Érase una vez un viejo castillo, con su foso pantanoso y su puente levadizo,
el cual estaba más veces levantado que bajado, pues no todas las visitas son
deseables. Había troneras bajo el tejado, y mirillas a lo largo de los muros;
por ellos podía dispararse al exterior o arrojar agua hirviendo o plomo
derretido sobre el enemigo, cuando se acercaba demasiado. Los aposentos
interiores eran de alto techo, y así convenía que fuesen, por el mucho humo que
salía del fuego del hogar, alimentado con troncos húmedos. De la pared colgaban
retratos de hombres con sus armaduras, y de altivas damas en sus pesados
ropajes. La más altiva de todas vivía y deambulaba por los recintos del
castillo; era su dueña y se llamaba Mette Mogens.

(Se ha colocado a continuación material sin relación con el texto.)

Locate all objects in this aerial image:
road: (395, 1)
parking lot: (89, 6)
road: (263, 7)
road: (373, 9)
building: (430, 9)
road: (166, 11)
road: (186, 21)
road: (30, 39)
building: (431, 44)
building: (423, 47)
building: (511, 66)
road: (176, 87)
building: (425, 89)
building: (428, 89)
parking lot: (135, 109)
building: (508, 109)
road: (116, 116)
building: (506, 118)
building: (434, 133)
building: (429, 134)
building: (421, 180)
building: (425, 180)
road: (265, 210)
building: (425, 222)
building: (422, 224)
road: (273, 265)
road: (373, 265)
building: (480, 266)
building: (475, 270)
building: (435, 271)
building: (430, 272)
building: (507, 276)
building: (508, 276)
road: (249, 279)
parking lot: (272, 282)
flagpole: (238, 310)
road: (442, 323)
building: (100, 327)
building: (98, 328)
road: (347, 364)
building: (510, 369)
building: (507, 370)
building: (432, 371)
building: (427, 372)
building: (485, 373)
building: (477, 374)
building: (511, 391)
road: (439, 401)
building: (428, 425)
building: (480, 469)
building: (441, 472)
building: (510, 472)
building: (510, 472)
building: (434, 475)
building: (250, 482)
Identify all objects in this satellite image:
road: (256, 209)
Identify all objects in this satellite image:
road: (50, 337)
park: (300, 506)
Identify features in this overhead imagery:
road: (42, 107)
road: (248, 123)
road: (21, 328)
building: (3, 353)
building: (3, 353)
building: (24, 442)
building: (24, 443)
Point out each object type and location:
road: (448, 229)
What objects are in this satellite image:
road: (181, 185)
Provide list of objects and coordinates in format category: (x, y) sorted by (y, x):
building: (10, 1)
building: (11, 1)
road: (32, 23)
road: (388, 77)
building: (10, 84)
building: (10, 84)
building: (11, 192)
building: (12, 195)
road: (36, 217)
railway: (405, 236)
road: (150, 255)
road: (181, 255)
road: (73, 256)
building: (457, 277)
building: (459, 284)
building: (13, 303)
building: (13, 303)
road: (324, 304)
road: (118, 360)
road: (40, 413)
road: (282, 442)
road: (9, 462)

Una noche vinieron bandidos. Mataron a tres de los servidores del castillo y
al perro mastín, ataron luego a Dama Mette a la perrera con la cadena del animal
e, instalándose en la gran sala, se bebieron el vino de la bodega y la buena
cerveza.
Dama Mette permanecía encadenada en la caseta; ni siquiera podía ladrar.
En éstas se le acercó el más joven de los bandidos, deslizándose de puntillas
para no ser oído, pues los demás lo hubieran asesinado.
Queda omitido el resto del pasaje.